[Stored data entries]
====
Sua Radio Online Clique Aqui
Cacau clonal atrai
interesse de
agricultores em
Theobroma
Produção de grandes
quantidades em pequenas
====
Only the lines from the one containing "interesse de" through the final line above should be duplicated, exactly as they stand.

interesse de
agricultores em
Theobroma
Produção de grandes
quantidades em pequenas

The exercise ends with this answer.